As librarians, we’ve long championed fair-use causes, and last week’s US District Court ruling in favor of Google’s book scanning project drew great interest from librarians. I think it’s exciting, but I also see a new and serious challenge to libraries ahead.
In a legal challenge brought by the US Writer’s Guild against Google, US District Judge Denny Chin ruled (PDF) that Google’s attempt to scan books was fair use. Chin’s main rationale can be boiled down to the fact that Google is not selling these books and does not make the entire book available in any practical way that might allow users to read a complete work online. Moreover, the books being scanned were often given to Google for scanning by organizations that had purchased the book and thus had every right under fair-use to scan these books and cite portions of them online. In Google’s case, this means the company can render relevant segments of a book to users in the form of in-page search results.
The final details are still to be worked out in a settlement between the two parties.
It was a good day for the public as well as Google. But this will definitely impact the library, especially the relevance of our (increasingly irrelevant) catalogs.
I can’t say this strongly enough: Libraries have missed the boat, big-time, when it comes to our approach to information retrieval over the past 15 years or so. Our anachronistic approach to marking up books, journals and other resources with metadata has been wildly inefficient for too long. Take the Internet model for retrieving knowledge, which uses algorithms augmented with elements of artificial intelligence. These retrieval functions integrate a given users social history, incorporate learnings from how users interact with results and even understand spelling, synonyms, grammar and natural language.

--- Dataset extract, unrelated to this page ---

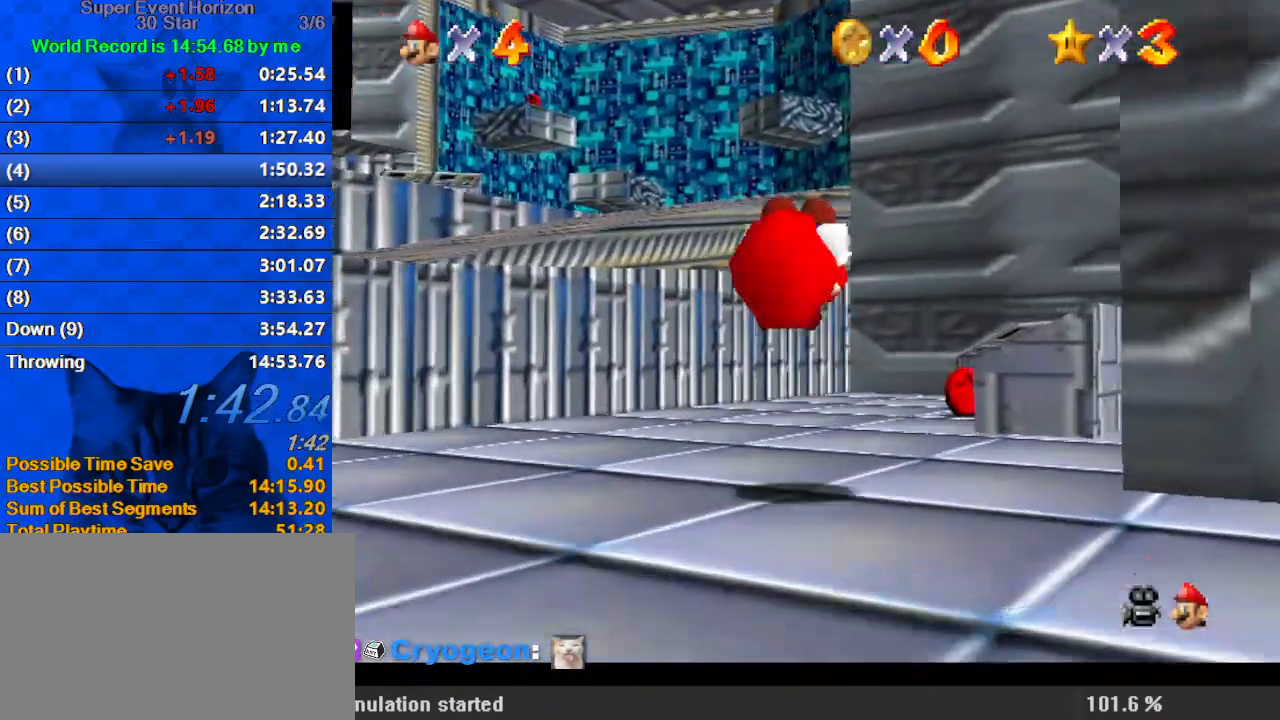
{"keys": ["right", "up"], "events": [[67, "a", "down"], [67, "s", "down"], [233, "a", "up"], [233, "s", "up"], [300, "left", "up"], [433, "right", "down"]]}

The indexes these algorithms search, in turn, weight everything more or less democratically, based largely on the strength of interconnections between files (via hyperlinks) and keywords.
Now consider the library: where human agents try to pre-think the users intent by applying metadata with controlled vocabularies in unforgiving, and yes, arrogant fashion. We don’t use the users’ words. We use our words. Woe be to the user brought up on Google’s much more forgiving (i.e. helpful) search tool, who tries to use their own vocabularies to find relevant materials. When we do allow for keyword access, it is so weighted down the algorithmic chain (below our “authorized” terms) that users are often forced to page through results before they find what they’re looking for. If they can even find our catalog to start with (but I get ahead of myself here).
Even many of our most advanced discovery systems still don’t get this fundamental flaw in our approach. One discovery system in particular that I have experience with doesn’t account for how contemporary searchers often enter search strings with the assumption that they will be understood as phrase searches. At least, that’s the tendency they have leaned toward since Google’s algorithm reinforced this habit many years ago when it added proximity searching based on the order of words entered into their search engine. In this particular discovery system I’m referring to, if you search for a title without quotes, there is a very good chance (based on a number of factors) that your intended item won’t come up anywhere near the top ten…or even top 100 items.
So to summarize, libraries are still plodding down a dead end. Rather than forcing people to learn how we’ve organized things, we need to use machines to understand how our users (and the world) organizes things.
So how does the Google book scanning ruling relate to this dismal state of affairs?
Try an experiment: go to Google and type in the title of a currently playing movie. Chances are, Google will provide you with immediate information at the top of your results on which local cinema is showing that particular movie, and what time it is playing.
Now try searching for a recent book title. You’ll likely get Amazon.com, perhaps the publishers site, etc. What you won’t see is a link to your local library, let along library catalog.
So from this, consider the very near future (like next month) when you type in keywords into Google and begin seeing results from books. Click the book and you’re treated to alot of metadata, especially social metadata, like Goodreads reviews, links to author websites and in some cases, the ability to read the book if it’s open access.
Fortunately, there is a small link to “Find in a library” on the left-hand side once you’ve clicked into the Google Books interface from your initial search results. It’s just below the very obvious [Get Print Book] button which takes you to the big online book sellers. If you click on the library link (not the Add to your library which is something else), you’ll get the OCLC record with links to your nearest libraries. So it’s not totally a disaster, but hey, how did we get to this place where users looking instant access to any given information, don’t get a link to their local library’s request form (or directly to their local library’s e-version). But instead have to fork over mullah to learn something new. At least they still have YouTube and Wikipedia, I suppose.
We really need to get on the bandwagon here folks. A huge victory for fair-use has just been won, but until libraries start pushing our way to the front of the line (and the top of the results), we’re going to always come up last. And that’s not where our users are looking.